- [Source document]
# HM Prison AKA The Dana - (Permission) - Image Heavy February 2017



## mockingbird (Feb 8, 2017)

The Dana
(Permission)




As I was away over the Christmas period visiting family further up the country than myself, an celebrating new years with good friends, a few of us decided to pay a visit to The Dana. This place seemed so popular across social media and here that I held off posting till now. I have to say if it wasn't for Shatners report I doubt I would of gone given how much human traffic went after, but we was close and fancied a nose about so off we set.

History:

The prison closed in March 2013, it was a category B/C men's prison and remains open to the public until the end of 2017 (if I remember rightly). Think this was extended due to how well the tours are, of course you can either be escorted around or go around on your own, (which is more fun) if you don't fancy learning the ins and outs and simply go for photo-graphical merit.

The prison has been on site since 1793, the original building being constructed by Thomas Telford to plans by Shrewsbury architect John Hiram Haycock. the present prison building was constructed in 1877. The prison took female convicts until 1922.

Between 1902 and 1961 the following seven people were executed by hanging within the walls of HMP Shrewsbury for the crime of murder.
Richard Wigley, aged 34 years, on Tuesday, 18 March 1902, for the murder of his girlfriend Mary Ellen Bowen.
William Griffiths, aged 57 years, on Tuesday, 24 July 1923, for the murder of his mother Catherine Hughes.
Frank Griffin, aged 40 years, on Thursday, 4 January 1951, for the murder of Jane Edge.
Harry Huxley, aged 43 years, on Tuesday, 8 July 1952, for the murder of his girlfriend Ada Royce.
Donald Neil Simon, aged 32 years, on Thursday, 23 October 1952, for the murders of his estranged wife Eunice 
Simon and her lover Victor Brades.
Desmond Donald Hooper, aged 27 years, on Tuesday, 26 January 1954, for the murder of Betty Smith
George Riley aged 21 years on Thursday, 9 February 1961, for the murder of his neighbour Adeline Mary Smith.

The names of their victims and their relationships with them appear also. In almost every case the murder victim was female. Executions took place at 8.00 am. All executed prisoners were buried in unmarked graves inside the prison, as was customary. The four executions which took place during the 1950s were all conducted by Albert Pierrepoint and his assistant. The last execution in 1961 was conducted by Harry Allen and his assistant. In February 2014 the Ministry of Justice stated that the remains of ten executed prisoners were exhumed from the prison in 1972, cremated at a local crematorium and the ashes scattered there.

- [Parts of the exercise]
1) According to the post about The Dana, until what year did the prison take female convicts?
2) Echo the section of the post about The Dana that opens with the words containing "Richard Wigley, aged" and closes with "girlfriend Ada Royce.".
The records come from a different source than the post.

Collection entries:
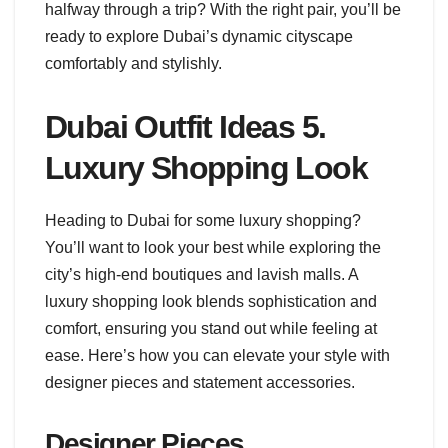
halfway through a trip? With the right pair, you’ll be
ready to explore Dubai’s dynamic cityscape
comfortably and stylishly.
Dubai Outfit Ideas 5.
Luxury Shopping Look
Heading to Dubai for some luxury shopping?
You’ll want to look your best while exploring the
city’s high-end boutiques and lavish malls. A
luxury shopping look blends sophistication and
comfort, ensuring you stand out while feeling at
ease. Here’s how you can elevate your style with
designer pieces and statement accessories.
Designer Pieces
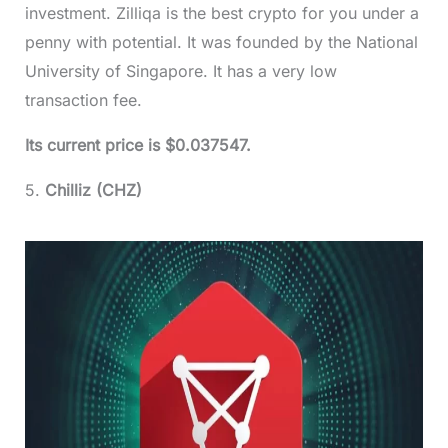
investment. Zilliqa is the best crypto for you under a
penny with potential. It was founded by the National
University of Singapore. It has a very low
transaction fee.
Its current price is $0.037547.
5.
Chilliz (CHZ)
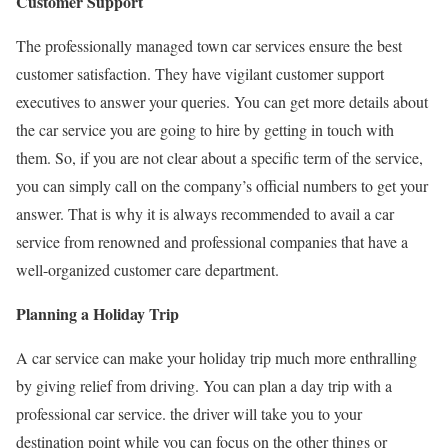
Customer Support
The professionally managed town car services ensure the best
customer satisfaction. They have vigilant customer support
executives to answer your queries. You can get more details about
the car service you are going to hire by getting in touch with
them. So, if you are not clear about a specific term of the service,
you can simply call on the company’s official numbers to get your
answer. That is why it is always recommended to avail a car
service from renowned and professional companies that have a
well-organized customer care department.
Planning a Holiday Trip
A car service can make your holiday trip much more enthralling
by giving relief from driving. You can plan a day trip with a
professional car service. the driver will take you to your
destination point while you can focus on the other things or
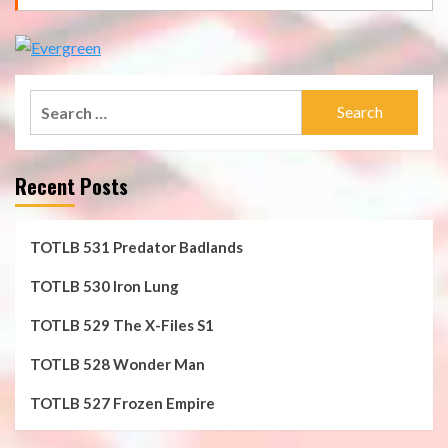
Search
for:
Recent Posts
TOTLB 531 Predator Badlands
TOTLB 530 Iron Lung
TOTLB 529 The X-Files S1
TOTLB 528 Wonder Man
TOTLB 527 Frozen Empire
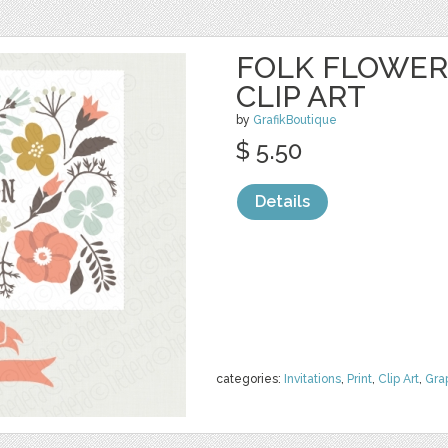
FOLK FLOWER
CLIP ART
by
GrafikBoutique
$ 5.50
Details
categories:
Invitations
,
Print
,
Clip Art
,
Gra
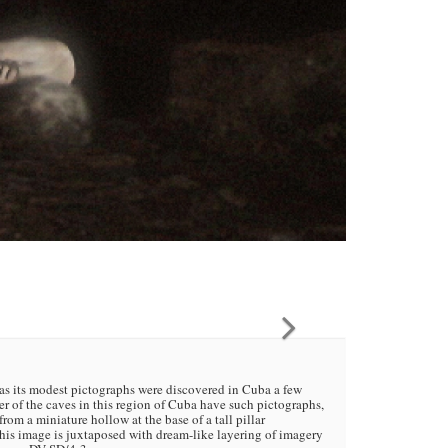
 as its modest pictographs were discovered in Cuba a few
 of the caves in this region of Cuba have such pictographs,
om a miniature hollow at the base of a tall pillar
his image is juxtaposed with dream-like layering of imagery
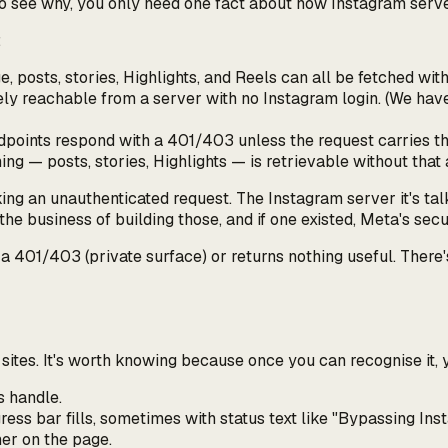
. To see why, you only need one fact about how Instagram serv
:
ge, posts, stories, Highlights, and Reels can all be fetched w
nely reachable from a server with no Instagram login. (We ha
ndpoints respond with a 401/403 unless the request carries t
hing — posts, stories, Highlights — is retrievable without tha
king an unauthenticated request. The Instagram server it's talk
the business of building those, and if one existed, Meta's sec
a 401/403 (private surface) or returns nothing useful. There'
sites. It's worth knowing because once you can recognise it, y
s handle.
ess bar fills, sometimes with status text like
"Bypassing Ins
mer on the page.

- [Answers for each item]
1) 1922

2)
Richard Wigley, aged 34 years, on Tuesday, 18 March 1902, for the murder of his girlfriend Mary Ellen Bowen.
William Griffiths, aged 57 years, on Tuesday, 24 July 1923, for the murder of his mother Catherine Hughes.
Frank Griffin, aged 40 years, on Thursday, 4 January 1951, for the murder of Jane Edge.
Harry Huxley, aged 43 years, on Tuesday, 8 July 1952, for the murder of his girlfriend Ada Royce.